Two thousand years ago, the ratio between the
circumference of a circle and its diameter was
taken to be "3". Although the value was close, as
time went on efforts were made to refine the ratio
to a more precise constant. Greek mathemetician,
Archimedes, correctly asserted that it fell between
3 10/70, and 3 10/71. In the computer age, the
number has been calculated to the one millionth
decimal place, and has been determined to be an
irrational number, without a finite definition.
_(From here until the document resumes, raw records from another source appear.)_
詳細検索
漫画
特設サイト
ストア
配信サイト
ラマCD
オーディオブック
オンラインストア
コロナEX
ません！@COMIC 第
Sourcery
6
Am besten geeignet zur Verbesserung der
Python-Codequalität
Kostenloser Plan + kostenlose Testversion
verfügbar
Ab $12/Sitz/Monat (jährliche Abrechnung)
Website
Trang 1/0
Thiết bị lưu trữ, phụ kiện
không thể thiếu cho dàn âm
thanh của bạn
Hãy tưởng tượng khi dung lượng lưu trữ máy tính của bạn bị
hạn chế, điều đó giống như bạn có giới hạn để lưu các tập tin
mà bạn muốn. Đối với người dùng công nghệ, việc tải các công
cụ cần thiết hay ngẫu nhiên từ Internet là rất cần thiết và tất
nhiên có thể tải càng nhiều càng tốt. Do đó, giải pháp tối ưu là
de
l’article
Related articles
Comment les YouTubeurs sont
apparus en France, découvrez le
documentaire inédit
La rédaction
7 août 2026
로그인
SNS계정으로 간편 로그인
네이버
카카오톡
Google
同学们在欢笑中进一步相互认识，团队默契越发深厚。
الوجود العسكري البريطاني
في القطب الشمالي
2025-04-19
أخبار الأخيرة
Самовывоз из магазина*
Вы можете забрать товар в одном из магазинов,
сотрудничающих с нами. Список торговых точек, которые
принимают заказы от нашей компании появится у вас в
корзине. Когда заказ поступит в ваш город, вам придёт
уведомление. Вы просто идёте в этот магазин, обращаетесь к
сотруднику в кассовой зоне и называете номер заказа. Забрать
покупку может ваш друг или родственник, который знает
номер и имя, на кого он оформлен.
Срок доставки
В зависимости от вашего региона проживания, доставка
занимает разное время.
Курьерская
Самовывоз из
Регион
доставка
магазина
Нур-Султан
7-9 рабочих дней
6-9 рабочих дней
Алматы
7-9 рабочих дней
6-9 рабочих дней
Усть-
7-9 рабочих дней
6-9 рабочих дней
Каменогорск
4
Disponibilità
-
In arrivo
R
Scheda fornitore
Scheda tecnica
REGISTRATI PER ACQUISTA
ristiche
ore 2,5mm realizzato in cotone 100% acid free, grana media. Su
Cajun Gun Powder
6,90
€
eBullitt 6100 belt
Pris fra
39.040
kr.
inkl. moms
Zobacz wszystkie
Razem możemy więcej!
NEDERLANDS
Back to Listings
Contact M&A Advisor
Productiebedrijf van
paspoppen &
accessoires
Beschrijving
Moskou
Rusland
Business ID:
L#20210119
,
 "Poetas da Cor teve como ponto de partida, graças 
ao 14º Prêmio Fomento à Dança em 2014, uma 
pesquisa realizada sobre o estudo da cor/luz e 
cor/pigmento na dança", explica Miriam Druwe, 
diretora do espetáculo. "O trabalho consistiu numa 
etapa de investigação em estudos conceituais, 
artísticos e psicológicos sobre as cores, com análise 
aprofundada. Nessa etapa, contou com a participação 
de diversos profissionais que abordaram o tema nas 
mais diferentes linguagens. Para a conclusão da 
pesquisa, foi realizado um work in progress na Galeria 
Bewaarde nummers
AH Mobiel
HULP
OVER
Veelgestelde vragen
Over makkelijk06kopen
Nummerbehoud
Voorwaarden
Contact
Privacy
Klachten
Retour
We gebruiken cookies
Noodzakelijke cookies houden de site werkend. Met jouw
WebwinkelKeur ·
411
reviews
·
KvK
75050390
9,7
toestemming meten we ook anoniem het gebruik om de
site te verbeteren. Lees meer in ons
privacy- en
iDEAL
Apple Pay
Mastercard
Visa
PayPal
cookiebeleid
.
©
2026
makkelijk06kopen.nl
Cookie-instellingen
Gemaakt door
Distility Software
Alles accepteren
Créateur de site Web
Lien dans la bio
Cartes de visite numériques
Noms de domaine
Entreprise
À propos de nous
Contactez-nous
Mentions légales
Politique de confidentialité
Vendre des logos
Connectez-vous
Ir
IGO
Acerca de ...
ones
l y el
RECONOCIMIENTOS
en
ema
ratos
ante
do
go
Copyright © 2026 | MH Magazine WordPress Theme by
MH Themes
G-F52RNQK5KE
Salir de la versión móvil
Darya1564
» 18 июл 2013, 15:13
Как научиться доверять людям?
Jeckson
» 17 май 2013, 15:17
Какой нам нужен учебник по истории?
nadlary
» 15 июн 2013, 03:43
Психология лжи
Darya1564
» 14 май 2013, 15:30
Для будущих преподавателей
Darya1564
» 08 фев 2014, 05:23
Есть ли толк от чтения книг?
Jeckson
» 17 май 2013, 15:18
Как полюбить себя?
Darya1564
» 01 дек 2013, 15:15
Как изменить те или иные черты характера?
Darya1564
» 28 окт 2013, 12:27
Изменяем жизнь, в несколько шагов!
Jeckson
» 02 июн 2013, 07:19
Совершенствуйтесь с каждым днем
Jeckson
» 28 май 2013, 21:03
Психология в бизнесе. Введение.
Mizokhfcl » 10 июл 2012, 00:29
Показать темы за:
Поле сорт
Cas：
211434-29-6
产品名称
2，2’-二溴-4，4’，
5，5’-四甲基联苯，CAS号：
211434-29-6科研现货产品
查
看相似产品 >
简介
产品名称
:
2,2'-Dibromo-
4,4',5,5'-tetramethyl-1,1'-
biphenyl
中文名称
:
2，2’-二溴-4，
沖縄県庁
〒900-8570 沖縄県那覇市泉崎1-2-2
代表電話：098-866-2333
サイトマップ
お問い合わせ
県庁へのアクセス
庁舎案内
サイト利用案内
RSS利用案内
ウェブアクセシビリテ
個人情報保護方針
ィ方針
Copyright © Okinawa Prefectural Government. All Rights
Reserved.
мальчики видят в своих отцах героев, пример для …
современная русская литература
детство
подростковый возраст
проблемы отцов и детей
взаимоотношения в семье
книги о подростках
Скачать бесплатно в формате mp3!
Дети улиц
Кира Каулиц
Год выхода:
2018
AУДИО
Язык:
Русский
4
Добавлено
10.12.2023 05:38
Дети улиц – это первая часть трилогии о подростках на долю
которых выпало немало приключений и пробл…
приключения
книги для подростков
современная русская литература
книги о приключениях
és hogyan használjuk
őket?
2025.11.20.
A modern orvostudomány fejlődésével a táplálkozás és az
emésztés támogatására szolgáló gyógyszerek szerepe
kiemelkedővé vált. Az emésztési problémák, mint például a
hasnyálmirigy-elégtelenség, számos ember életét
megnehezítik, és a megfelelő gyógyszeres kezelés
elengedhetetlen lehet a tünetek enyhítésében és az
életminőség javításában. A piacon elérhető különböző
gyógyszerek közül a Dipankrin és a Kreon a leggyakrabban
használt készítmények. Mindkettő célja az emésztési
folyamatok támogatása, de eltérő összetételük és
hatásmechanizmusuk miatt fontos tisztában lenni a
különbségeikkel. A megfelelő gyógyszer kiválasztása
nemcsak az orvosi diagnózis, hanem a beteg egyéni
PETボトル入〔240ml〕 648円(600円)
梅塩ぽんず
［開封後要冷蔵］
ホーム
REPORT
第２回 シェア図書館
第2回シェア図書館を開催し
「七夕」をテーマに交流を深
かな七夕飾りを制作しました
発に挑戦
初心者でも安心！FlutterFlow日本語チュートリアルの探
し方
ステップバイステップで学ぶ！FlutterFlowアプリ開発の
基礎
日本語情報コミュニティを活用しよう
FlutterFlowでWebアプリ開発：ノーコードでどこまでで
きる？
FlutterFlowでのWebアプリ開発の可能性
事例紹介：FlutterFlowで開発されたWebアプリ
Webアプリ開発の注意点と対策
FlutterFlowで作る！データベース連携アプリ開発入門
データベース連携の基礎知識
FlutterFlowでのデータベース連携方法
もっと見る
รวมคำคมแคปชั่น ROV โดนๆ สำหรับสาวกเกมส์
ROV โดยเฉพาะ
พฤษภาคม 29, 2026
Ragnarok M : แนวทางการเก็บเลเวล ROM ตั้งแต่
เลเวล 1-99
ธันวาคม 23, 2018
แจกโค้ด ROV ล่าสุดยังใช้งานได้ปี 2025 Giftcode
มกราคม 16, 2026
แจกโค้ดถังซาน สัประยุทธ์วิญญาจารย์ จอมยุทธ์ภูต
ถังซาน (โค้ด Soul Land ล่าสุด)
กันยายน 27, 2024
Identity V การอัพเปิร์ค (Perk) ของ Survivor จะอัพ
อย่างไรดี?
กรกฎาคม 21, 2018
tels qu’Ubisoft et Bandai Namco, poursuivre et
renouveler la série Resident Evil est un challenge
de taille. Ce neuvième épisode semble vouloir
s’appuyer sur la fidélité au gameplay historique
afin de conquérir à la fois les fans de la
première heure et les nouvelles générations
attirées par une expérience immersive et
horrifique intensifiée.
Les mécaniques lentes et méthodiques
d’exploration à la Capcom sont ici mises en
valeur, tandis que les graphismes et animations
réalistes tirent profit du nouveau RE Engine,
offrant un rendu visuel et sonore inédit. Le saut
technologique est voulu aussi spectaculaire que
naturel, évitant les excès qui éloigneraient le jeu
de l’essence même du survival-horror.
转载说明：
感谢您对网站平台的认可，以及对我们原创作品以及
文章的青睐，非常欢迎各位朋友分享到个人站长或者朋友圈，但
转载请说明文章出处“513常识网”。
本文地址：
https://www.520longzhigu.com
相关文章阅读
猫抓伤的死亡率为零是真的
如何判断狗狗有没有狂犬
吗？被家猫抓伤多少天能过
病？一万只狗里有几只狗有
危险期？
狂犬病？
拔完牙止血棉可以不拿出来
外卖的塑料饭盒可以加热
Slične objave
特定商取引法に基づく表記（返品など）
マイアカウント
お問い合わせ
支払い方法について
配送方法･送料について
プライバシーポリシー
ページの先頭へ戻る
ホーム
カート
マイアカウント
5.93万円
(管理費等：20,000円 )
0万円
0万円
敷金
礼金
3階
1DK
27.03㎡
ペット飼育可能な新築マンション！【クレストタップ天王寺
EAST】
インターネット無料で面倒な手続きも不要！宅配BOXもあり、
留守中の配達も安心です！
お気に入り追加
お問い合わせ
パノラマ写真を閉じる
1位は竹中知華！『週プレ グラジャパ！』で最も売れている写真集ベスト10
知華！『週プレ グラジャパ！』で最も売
Ludolph van Ceulen was born at Hildesheim, Germany,
28 January, 1540. Like many Germans during the
Catholic Inquisitions, he emmigrated to The
Netherlands. He taught Fencing and Mathematics in
Delft until 1594, when he moved to Leiden and
opened a Fencing School. In 1600 he was appointed
to the Engineering School at Leiden, where he spent
the remainder of his life teaching Mathematics,
Surveying, and Fortification. He wrote several
books, including one titled "On The Circle", in
which he published his geometric findings.
Ludolph's most famous student, Willebrord Snell,
translated his books into Latin, making them more
accessible to the literary world. Ludolph's most
notable accomplishment was the calculation of the
circumference/diameter ratio to the 35th decimal
place, which he accomplished by using polygons of 2
to the 62nd power sides.(number of sides equals 2
times 2, 62 times).
The number became known in mainland Europe as
the "Ludolphine" number. In 1706, the English
mathematician, William Jones, first referred to the
number as "pi", using the greek letter of the same
name as its symbol. Swiss Mathematician, Leonhard
Euler, popularized the use of "pi" as the official
symbol of the circle ratio, giving us the familiar
symbol we know today. Ludolph van Ceulen died 31
December, 1610, in Leiden, and the 35 places of "pi"
are carved into his tombstone as a tribute to the brilliant mind.